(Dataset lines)
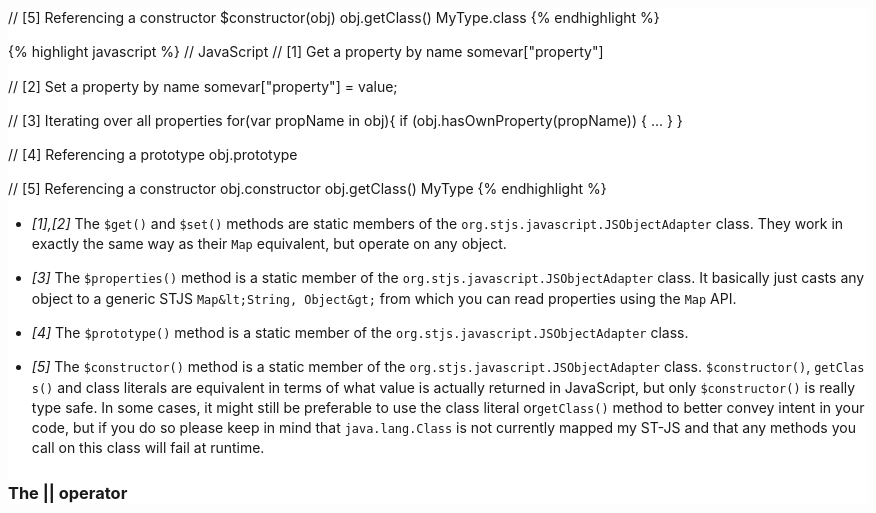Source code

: // [5] Referencing a constructor
$constructor(obj)
obj.getClass()
MyType.class
{% endhighlight %}
</div>
<div class="grid_6 omega">
{% highlight javascript %}
// JavaScript
// [1] Get a property by name
somevar["property"]

// [2] Set a property by name
somevar["property"] = value;

// [3] Iterating over all properties
for(var propName in obj){
    if (obj.hasOwnProperty(propName)) { ... }
}

// [4] Referencing a prototype
obj.prototype

// [5] Referencing a constructor
obj.constructor
obj.getClass()
MyType
{% endhighlight %}
</div>
<div class="clear"></div>

* *[1],[2]* The `$get()` and `$set()` methods are
static members of the `org.stjs.javascript.JSObjectAdapter` class. They work
in exactly the same way as their `Map` equivalent, but operate on any object.

* *[3]* The `$properties()` method is a static member of the
`org.stjs.javascript.JSObjectAdapter` class. It basically just casts any object
to a generic STJS `Map&lt;String, Object&gt;` from which you can read properties
using the `Map` API.

* *[4]* The `$prototype()` method is a static member of the
`org.stjs.javascript.JSObjectAdapter` class.

* *[5]* The `$constructor()` method is a static member of the
`org.stjs.javascript.JSObjectAdapter` class.
`$constructor()`, `getClass()` and class literals
are equivalent in terms of what value is actually returned in JavaScript, but only
`$constructor()` is really type safe. In some cases, it might still be preferable
to use the class literal or`getClass()` method to better convey intent in your
code, but if you do so please keep in mind that `java.lang.Class` is not currently
mapped my ST-JS and that any methods you call on this class will fail at runtime.



### The || operator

■ **Job item**
Put the lines from the one containing "Set a property by name" to the one containing "obj.prototype" into a Markdown table with the columns Row and Line, leaving out blank lines.

■ **Response area**
| Row | Line |
|---|---|
| 1 | // [2] Set a property by name |
| 2 | somevar["property"] = value; |
| 3 | // [3] Iterating over all properties |
| 4 | for(var propName in obj){ |
| 5 |     if (obj.hasOwnProperty(propName)) { ... } |
| 6 | } |
| 7 | // [4] Referencing a prototype |
| 8 | obj.prototype |